▸ **Quoted passage**:
== Segment start ==
# Chatauqua mid may



## rsm555600

Just booked a trip up there the 3rd weekend of may. This is my second may trip up there. The first was a bust. Temps were in the 30s and 40s and fishing was awful. My question is about which end of the lake to fish. We are staying on the south side of the northern half of the lake. Would it be more productive to just head to the shallow south end and fish for LM or target the smallies in the north end? I would rather catch smallies but if that is too early in the season to get them i would rather head to the south end and get numbers.


----------



## walleye willey

rsm555600 said:


> Just booked a trip up there the 3rd weekend of may. This is my second may trip up there. The first was a bust. Temps were in the 30s and 40s and fishing was awful. My question is about which end of the lake to fish. We are staying on the south side of the northern half of the lake. Would it be more productive to just head to the shallow south end and fish for LM or target the smallies in the north end? I would rather catch smallies but if that is too early in the season to get them i would rather head to the south end and get numbers.
== Segment end ==
▸ **Exercise**: Please mark each statement yes or no according to whether it agrees with the fishing thread, quoting the exact words from the thread that decide it. (a) The poster's first May trip was spoiled by temperatures in the 30s and 40s. (b) The poster is staying on the north side of the southern half of the lake. (c) The poster would prefer catching smallies to catching largemouth.

▸ **Record excerpts**:
== Segment start ==
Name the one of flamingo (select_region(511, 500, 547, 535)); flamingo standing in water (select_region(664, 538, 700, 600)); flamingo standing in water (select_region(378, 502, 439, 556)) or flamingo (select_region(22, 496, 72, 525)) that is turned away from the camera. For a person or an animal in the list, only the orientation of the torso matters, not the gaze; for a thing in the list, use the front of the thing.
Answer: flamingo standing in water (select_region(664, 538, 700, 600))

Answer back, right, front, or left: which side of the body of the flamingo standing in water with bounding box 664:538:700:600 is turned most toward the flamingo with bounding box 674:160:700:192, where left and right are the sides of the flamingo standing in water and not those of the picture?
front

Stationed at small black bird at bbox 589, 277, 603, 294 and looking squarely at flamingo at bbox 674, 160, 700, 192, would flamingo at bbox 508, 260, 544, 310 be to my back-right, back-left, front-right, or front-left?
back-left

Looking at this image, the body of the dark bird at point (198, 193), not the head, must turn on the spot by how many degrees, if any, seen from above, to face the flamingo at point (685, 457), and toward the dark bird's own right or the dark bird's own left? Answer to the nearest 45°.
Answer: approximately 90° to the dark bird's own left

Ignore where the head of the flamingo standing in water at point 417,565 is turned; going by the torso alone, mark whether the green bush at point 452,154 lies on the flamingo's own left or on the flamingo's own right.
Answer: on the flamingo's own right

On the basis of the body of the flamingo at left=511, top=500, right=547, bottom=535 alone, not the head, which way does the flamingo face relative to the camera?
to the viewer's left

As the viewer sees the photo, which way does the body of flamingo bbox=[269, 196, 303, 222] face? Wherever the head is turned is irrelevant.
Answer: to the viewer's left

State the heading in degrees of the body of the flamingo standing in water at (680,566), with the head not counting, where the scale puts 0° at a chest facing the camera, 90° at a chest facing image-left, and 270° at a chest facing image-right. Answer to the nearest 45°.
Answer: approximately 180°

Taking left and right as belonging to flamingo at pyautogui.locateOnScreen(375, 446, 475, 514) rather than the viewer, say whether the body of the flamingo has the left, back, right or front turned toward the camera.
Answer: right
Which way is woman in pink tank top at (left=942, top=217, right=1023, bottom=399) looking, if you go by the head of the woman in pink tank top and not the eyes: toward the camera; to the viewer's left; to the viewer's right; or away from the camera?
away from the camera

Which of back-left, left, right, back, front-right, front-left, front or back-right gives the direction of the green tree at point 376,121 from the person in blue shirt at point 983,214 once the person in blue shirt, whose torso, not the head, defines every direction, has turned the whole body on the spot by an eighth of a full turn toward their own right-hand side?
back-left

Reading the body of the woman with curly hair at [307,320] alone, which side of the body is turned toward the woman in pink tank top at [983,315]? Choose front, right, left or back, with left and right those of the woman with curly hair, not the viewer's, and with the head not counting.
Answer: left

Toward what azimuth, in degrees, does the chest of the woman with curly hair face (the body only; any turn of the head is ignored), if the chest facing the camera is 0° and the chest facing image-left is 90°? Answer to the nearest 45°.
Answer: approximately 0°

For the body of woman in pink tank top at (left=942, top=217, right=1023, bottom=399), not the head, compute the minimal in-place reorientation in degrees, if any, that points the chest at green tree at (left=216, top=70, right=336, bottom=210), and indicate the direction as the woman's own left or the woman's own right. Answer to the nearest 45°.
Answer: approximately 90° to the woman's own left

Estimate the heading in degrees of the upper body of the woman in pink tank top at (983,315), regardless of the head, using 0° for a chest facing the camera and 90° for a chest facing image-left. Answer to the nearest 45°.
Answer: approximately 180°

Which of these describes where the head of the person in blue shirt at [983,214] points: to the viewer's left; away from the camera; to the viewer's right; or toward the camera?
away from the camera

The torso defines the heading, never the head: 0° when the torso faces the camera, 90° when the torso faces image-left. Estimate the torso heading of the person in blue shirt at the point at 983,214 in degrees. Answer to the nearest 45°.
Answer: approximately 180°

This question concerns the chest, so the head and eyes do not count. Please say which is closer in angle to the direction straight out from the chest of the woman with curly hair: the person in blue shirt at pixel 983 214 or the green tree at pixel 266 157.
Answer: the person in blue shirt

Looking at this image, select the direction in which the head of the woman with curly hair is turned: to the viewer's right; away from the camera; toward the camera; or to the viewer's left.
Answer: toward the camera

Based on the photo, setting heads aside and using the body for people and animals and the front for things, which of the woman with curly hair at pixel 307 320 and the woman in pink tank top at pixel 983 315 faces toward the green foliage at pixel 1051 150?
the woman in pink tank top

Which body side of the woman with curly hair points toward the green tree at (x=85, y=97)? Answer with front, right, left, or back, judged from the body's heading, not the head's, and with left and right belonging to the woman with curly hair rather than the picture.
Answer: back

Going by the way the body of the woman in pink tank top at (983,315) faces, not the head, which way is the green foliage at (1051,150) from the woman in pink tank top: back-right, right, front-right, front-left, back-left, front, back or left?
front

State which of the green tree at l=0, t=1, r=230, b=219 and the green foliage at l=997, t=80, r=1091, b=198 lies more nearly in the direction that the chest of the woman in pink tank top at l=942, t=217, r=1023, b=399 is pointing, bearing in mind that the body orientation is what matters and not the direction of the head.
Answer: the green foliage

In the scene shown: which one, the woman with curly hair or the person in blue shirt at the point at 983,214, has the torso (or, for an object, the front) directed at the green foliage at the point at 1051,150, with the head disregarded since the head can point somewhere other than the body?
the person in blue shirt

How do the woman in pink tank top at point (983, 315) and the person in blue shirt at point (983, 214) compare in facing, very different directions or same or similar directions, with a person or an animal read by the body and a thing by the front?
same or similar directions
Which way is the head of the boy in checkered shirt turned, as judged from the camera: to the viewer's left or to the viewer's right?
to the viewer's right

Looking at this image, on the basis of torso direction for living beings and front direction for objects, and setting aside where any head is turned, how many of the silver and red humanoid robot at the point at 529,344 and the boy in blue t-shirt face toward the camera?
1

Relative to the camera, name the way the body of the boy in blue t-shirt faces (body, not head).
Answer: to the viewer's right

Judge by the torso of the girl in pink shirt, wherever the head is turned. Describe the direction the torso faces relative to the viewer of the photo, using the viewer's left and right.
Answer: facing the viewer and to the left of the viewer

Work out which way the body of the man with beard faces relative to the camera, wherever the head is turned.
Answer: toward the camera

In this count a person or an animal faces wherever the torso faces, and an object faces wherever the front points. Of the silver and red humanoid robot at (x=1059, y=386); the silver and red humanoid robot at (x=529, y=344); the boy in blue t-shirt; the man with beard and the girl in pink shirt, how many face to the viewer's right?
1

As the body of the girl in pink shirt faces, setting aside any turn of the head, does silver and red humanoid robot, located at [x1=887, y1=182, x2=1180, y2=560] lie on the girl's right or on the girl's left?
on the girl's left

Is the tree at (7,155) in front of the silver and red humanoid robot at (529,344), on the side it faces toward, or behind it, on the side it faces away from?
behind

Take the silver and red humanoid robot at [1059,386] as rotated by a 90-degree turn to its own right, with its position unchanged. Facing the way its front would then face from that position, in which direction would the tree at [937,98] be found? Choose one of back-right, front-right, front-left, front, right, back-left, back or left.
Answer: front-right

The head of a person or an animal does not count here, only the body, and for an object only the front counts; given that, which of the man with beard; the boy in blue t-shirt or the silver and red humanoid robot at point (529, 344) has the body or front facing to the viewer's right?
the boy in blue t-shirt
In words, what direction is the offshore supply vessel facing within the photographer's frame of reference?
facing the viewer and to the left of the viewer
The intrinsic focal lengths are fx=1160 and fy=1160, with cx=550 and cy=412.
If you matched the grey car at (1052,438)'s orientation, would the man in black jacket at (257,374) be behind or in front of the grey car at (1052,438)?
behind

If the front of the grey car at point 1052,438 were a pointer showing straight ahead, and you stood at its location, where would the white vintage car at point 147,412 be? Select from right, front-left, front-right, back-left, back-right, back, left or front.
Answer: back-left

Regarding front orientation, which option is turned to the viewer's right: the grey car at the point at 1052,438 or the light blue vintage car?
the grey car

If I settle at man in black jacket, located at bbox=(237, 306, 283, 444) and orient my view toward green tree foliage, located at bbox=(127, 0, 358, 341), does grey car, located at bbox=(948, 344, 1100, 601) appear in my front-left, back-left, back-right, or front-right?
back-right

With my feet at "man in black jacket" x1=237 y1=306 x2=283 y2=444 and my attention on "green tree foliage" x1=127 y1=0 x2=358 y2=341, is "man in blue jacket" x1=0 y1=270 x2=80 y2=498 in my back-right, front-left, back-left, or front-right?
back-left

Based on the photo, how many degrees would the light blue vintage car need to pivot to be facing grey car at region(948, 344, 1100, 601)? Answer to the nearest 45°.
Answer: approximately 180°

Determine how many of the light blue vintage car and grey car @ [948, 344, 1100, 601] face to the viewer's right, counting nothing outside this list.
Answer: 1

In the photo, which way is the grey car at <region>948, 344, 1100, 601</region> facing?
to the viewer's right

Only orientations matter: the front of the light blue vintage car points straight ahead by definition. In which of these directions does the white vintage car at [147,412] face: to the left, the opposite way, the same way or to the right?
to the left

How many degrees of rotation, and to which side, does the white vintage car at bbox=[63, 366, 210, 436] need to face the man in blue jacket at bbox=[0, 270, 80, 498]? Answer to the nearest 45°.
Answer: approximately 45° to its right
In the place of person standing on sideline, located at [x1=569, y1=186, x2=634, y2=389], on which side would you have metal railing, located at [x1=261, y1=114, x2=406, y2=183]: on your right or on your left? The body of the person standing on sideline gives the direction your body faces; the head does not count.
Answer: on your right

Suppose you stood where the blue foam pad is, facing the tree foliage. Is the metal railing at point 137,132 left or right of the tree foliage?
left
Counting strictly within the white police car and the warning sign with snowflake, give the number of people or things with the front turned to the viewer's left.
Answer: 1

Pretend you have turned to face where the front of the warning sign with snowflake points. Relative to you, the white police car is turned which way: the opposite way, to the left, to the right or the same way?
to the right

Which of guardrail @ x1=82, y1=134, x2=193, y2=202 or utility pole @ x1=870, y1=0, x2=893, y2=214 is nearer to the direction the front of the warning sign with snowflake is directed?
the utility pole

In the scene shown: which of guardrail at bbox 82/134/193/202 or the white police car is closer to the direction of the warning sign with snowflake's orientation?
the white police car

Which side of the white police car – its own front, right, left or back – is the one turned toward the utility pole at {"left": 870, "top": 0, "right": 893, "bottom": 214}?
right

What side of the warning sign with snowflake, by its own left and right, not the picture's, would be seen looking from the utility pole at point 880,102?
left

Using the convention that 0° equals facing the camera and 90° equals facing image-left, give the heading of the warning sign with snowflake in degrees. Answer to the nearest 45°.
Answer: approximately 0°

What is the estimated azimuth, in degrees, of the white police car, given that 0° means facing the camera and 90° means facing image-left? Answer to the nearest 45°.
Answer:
== Segment end ==
▸ **Result below**:
(a) Yes: "The first was a bust. Temps were in the 30s and 40s and fishing was awful."
(b) No: "We are staying on the south side of the northern half of the lake."
(c) Yes: "I would rather catch smallies"